C’est donc là que s’est forgé son projet de collecter un certain nombre de palmiers dattiers en ayant la conviction qu’ils peuvent trouver un essor semblable dans le désert californien. Après une observation attentive pour connaître les différentes variétés, leur goût, la texture, la taille, la couleur, l’aspect visuel, le rendement et la conservation car comme nous le savons il y’a des dattes qui ne se conservent pas longtemps et sont consommées fraîches (Bserr ou Nemsia), ou en début ou totale de maturité (R’tob) et d’autres se conservent longtemps après maturité complète !
Suite à ça, il a observé le travail extrêmement complexe que requiert le palmier dattier, taille élagage des palmes sèches, irrigation, pollinisation (le seul arbre qui doit-être pollinisé d’une manière 100% manuelle, non par les abeilles ou le vent comme le reste des arbres fruitiers) et les technique de cueillette, du tri et de la conservation etc.
Finalement il arrêtât son choix sur une quinzaine de variétés de palmiers dattiers (parmi plusieurs dizaines que compte les oasis tunisiennes, et sélectionnât soigneusement 300 arbustes ou ramifications (Fassila فسيلة).
Cependant la gageur la plus etonnante dans la démarche de l’officier californien, c’est qu’il a réussi à convaincre un jeune métayer (Khammès خمّاس) qui s’appelait Baccouche Ben Lajnef (البكّوش بن الأجنف), toujours d’après Si Abdelkader Ben Naceur qui a bien connu ses proches, de l’accompagner pour veiller au soins pendant le voyage en bateau via Marseille, de la transplantation une fois arrivé, et transmettre son savoir faire pour l’entretien et le développement des arbustes jusqu’à leur entrée en production qui généralement commence à partir de la 7ème année et peut durer de 70 à 150 pour certaines variétés.

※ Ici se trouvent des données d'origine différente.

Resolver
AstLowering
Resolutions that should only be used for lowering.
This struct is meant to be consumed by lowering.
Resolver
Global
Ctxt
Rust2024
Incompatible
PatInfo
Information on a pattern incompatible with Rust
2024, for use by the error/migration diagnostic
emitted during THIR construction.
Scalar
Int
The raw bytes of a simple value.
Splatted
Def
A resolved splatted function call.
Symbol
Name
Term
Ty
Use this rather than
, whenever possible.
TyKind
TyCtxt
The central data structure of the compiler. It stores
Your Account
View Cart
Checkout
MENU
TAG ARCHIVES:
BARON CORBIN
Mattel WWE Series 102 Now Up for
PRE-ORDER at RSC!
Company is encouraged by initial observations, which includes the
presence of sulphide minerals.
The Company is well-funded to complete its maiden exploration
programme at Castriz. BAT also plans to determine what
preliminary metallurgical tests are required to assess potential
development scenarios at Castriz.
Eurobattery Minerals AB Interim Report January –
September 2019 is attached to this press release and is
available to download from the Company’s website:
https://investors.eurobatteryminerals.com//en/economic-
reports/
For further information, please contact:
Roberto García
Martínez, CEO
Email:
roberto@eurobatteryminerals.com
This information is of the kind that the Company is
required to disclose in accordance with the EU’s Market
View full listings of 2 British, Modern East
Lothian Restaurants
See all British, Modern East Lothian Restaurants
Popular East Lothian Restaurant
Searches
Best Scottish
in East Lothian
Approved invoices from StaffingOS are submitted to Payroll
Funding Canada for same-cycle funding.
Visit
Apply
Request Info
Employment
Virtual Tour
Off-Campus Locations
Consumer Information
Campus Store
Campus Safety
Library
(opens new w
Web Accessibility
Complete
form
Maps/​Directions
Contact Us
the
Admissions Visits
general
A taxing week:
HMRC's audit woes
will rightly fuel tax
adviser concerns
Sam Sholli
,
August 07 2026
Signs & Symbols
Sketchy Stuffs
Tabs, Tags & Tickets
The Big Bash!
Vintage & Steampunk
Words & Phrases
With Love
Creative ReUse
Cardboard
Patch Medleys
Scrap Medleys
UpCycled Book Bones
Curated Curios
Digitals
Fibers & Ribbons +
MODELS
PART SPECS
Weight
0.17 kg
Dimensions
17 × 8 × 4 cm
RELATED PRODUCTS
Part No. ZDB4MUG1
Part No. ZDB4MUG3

Sur la quinzaine de variétés et les 300 plants collectées, c’est la variété du nom de Khalt Mejhoul (خلط مجهول) qui signifie littéralement (hybride inconnue) commodément rebaptisée « Medjool Dates », qui a le mieux réussi et s’est le mieux adaptée au sol et au climat californien. Elle fût donc multipliée et développée et a trouvé un essor et un succès qui se poursuit jusqu’à nos jours quoique la production même au niveau mondial reste petite comparée aux autres variétés commercialisées dans la planète. Les techniques de transformation et de conditionnement ont été développées en Californie la variété « Medjool » car contrairement à la Deglet Nour ou d’autres variétés qui se consomment naturelles, la « Medjool » n’est bonne à manger qu’après transformation comme les pruneaux (c’est long à expliquer).

Pour conclure, et suggérer une perspective à la dispute pour s’accaparer l’origine de la « Medjool Dates », hormis la confrontation des histoires voir des légendes, la recherche agronomique et génétique désormais très avancée peut trancher facilement la question, mais c’est une autre histoire! Il y a longtemps j’avais des projets, des idées et des rêves plein la tête concernant les dattes en Tunisie y compris pour la variété Mejhoul restée comme dans le temps de Pline l’ancien il y a deux mille ans, , mais j’étais tel un martien qui débarquait sur terre et suscitait ironie, dérision voir affront , que voulez-vous, c’est la Tunisie dans toute ses contradictions et le célèbre adage veut toujours que « Nul n’est prophète en son pays ».